A Shiu Theorem for Larger and Smoother Functions

TL;DR

This paper extends Shiu's theorem to larger and smoother multiplicative functions, providing new bounds for sums over arithmetic progressions and applications to divisor functions and smooth numbers.

Contribution

It generalizes Shiu's Brun-Titchmarsh theorem to include larger and smooth-supported functions, introducing new bounds involving the Dickman-de Bruijn function.

Findings

Established bounds for sums of larger multiplicative functions in arithmetic progressions.

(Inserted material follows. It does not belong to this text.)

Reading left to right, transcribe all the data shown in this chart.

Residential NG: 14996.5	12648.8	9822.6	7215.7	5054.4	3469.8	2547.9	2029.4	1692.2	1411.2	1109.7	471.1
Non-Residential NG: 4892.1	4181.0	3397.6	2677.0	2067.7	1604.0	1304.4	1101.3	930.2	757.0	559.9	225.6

Derived bounds for smooth-supported functions involving the Dickman-de Bruijn function.

Applied results to divisor functions and smooth numbers in short intervals.

Abstract

In this paper, we broaden Shiu's Brun-Titchmarsh theorem to allow for functions that are larger and/or smooth-supported. In particular, let $f$ be a nonnegative multiplicative function. We prove that if there exists a $\beta<1$ such that $f(p^l)\ll (\log\log x)^{l\beta}$ for every prime $p$ and every $l>1$, and if $f(n)\ll \max\{n^\epsilon,(\log x)^\epsilon\}$ for every $\epsilon>0$, then $$\sum_{\substack{x\leq n\leq x+y \\ n\equiv a\pmod k}}f(n)\ll \frac{y}{\phi(k)(\log x)^{1-\epsilon_0}}\exp\left(\sum_{\substack{p\leq x \\ p\nmid k}}\frac{f(p)}{p}\right)$$ for every $\epsilon_0>0$, where $x$, $y$, and $k$ are as they were in Shiu's original paper and $(a,k)=1$. Moreover, we prove that if $f$ is a $Q$-smooth-supported function then there exists a constant $C$ for which $$\sum_{\substack{x\leq n\leq x+y \\ n\equiv a\pmod k}}f(n)\ll \frac{y}{\phi(k)(\log x)^{1-\epsilon_0}}\exp\left(\sum_{\substack{p\leq x \\ p\nmid k}}\frac{f(p)}{p}\right)\rho(u)^C,$$ where $u=\frac{\log x}{\log Q}$, $\rho$ is the Dickman-de Bruijn function, and $C$ depends on whether we choose the bound of $f(p^l)\leq A_1^l$ or $f(p^l)\ll (\log\log x)^{l\beta}$. We also give applications to both the divisor function to large powers and to smooth numbers in short intervals.